Ahead of Tuesday’s event, Revolving Door Project Senior Researcher Hannah Story Brown released the following statement: “The gas industry is sparing no effort in its campaign to influence the government’s reevaluation of the explosive growth of U.S. gas exports, including by leveraging former and current politicians as spokespeople for their interests. Media coverage of such efforts should make sure to follow the money behind them, and expose who’s pulling the strings.”
This is what the money tells us:
- Natural Allies for a Clean Energy Future receives millions of dollars a year from its corporate members, all gas industry players with a deep financial stake in expanding gas infrastructure: Williams Companies, EQT, Kinder Morgan, Quanta Services, TC Energy, Enbridge, National Fuel, Solar Turbines, Venture Global LNG, and Southern Company Gas.
- Natural Allies spends the bulk of its member dues on public relations efforts to peddle methane gas to Democratic constituencies. In 2022, it spent nearly $5 million on public relations, including paying former Senators Mary Landrieu (D-LA) and Heidi Heitkamp (D-ND) $210,690 and $185,266 respectively to stump for gas.

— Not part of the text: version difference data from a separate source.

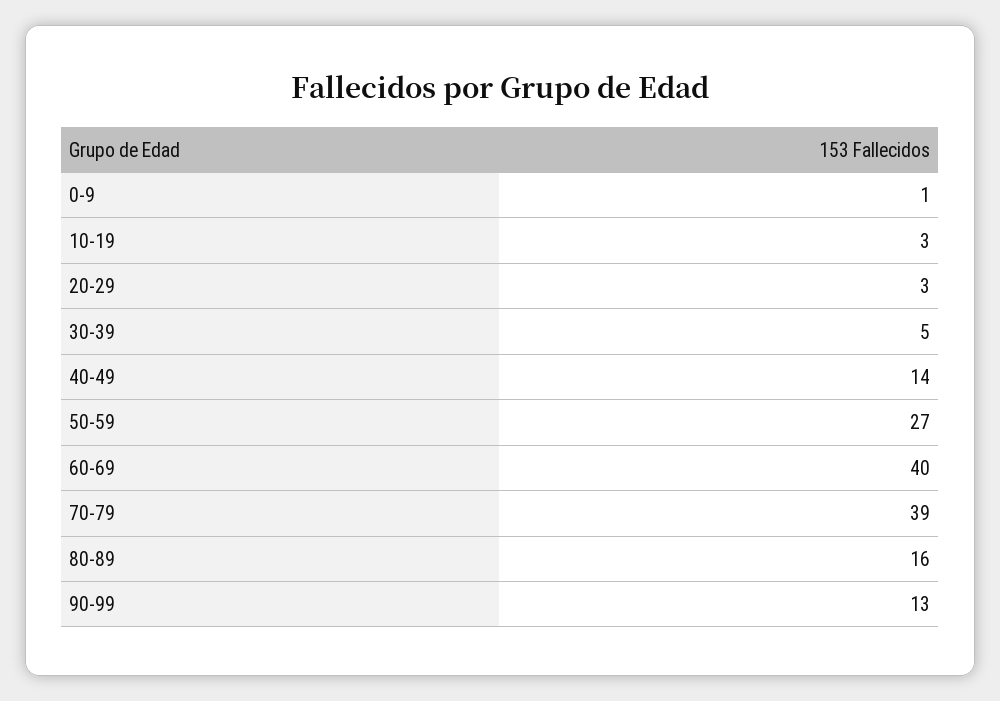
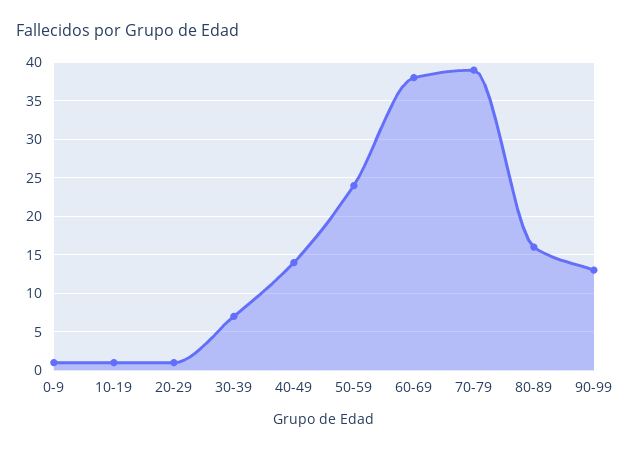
  {
    "0-9": 1,
-   "10-19": 3,
+   "10-19": 1,
-   "20-29": 3,
+   "20-29": 1,
-   "30-39": 5,
+   "30-39": 7,
    "40-49": 14,
-   "50-59": 27,
+   "50-59": 24,
-   "60-69": 40,
+   "60-69": 38,
    "70-79": 39,
    "80-89": 16,
    "90-99": 13
  }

- The former Democratic politicians on Natural Allies’ leadership council—former Sens. Mary Landrieu (D-LA) and Tim Ryan (D-OH), Rep. Kendrick Meek (D-FL), and Philadelphia Mayor Michael Nutter—leverage their public sector experience to lend credibility to their current roles as paid gas industry spokespeople.
- The Partnership to Address Global Emissions (PAGE) was founded by EQT, Enbridge, Williams Companies, and TC Energy to advocate for pro-gas policies and also includes gas industry players Baker Hughes, Coterra, and Netpower among its supporting members. As of 2022, its primary expenditure was paying major lobbying firm Akin Gump Strauss Hauer & Feld LLP for “public affairs management and strategy.”

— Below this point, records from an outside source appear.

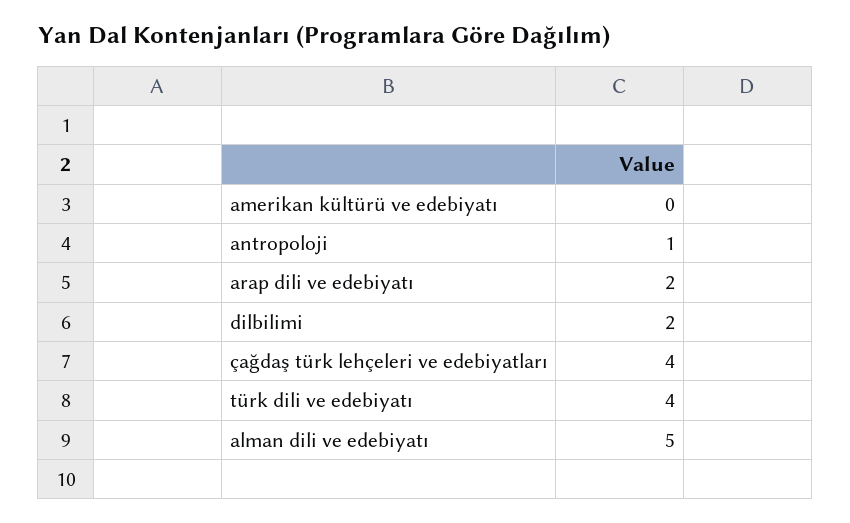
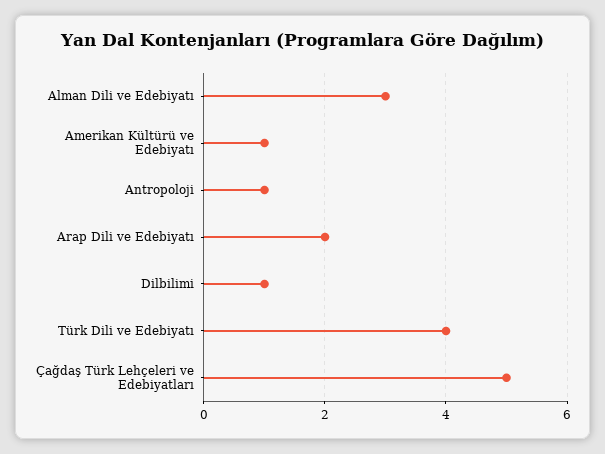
  {
-   "amerikan kültürü ve edebiyatı": 0,
+   "amerikan kültürü ve edebiyatı": 1,
    "antropoloji": 1,
    "arap dili ve edebiyatı": 2,
-   "dilbilimi": 2,
+   "dilbilimi": 1,
-   "çağdaş türk lehçeleri ve edebiyatları": 4,
+   "çağdaş türk lehçeleri ve edebiyatları": 5,
    "türk dili ve edebiyatı": 4,
-   "alman dili ve edebiyatı": 5
+   "alman dili ve edebiyatı": 3
  }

- Major natural gas producer EQT alone gave $1.25 million to Natural Allies in 2022 and $1 million to Natural Allies in 2023 as well as $356,397 to PAGE in 2023, after making “signicant [sic] monetary and administrative contributions to help create, organize and launch [PAGE] during 2022.”

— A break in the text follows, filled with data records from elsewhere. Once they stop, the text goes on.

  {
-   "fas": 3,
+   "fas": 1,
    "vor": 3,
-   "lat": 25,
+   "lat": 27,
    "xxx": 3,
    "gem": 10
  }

- EQT’s general counsel is speaking at the Capitol Hill event in conversation with Naomi Boness, managing director of the Stanford Natural Gas Initiative. The Stanford Natural Gas Initiative is funded by EQT, ConocoPhillips, ExxonMobil, GTI Energy, BP, Kinder Morgan, New Jersey Resources, SoCalGas, Baker Hughes, and a host of other oil and gas industry players.
- Senator Bob Casey (D-PA) has taken donations from many of the corporations funding Natural Allies and PAGE in the course of his career. He received $11,800 from the PACs of Enbridge, EQT, ExxonMobil, and Williams Companies in 2024. Over the last five years, Sen. Casey’s fourth largest donor was Air Products & Chemicals Inc., which markets itself as the “world’s leading provider of natural gas liquefaction technology.”
- Senator Bill Cassidy (R-LA) has received an astonishing $1,855,739 from the oil and gas industry in the course of his career. Over the last five years, LNG company Tellurian Inc. rose to the ranks of Sen. Cassidy’s top campaign donors while seeking to expand its gas export infrastructure in his home state.
“The former Democratic politicians on Natural Allies’ leadership council exemplify why the ‘revolving door’ phenomenon in politics is so pernicious,” said Revolving Door Project Senior Researcher Kenny Stancil. “With a rolodex of high-level contacts from their years in office, these former public sector officials rake in hundreds of thousands of dollars a year peddling private interests, while couching their advocacy efforts as insights from former public servants.”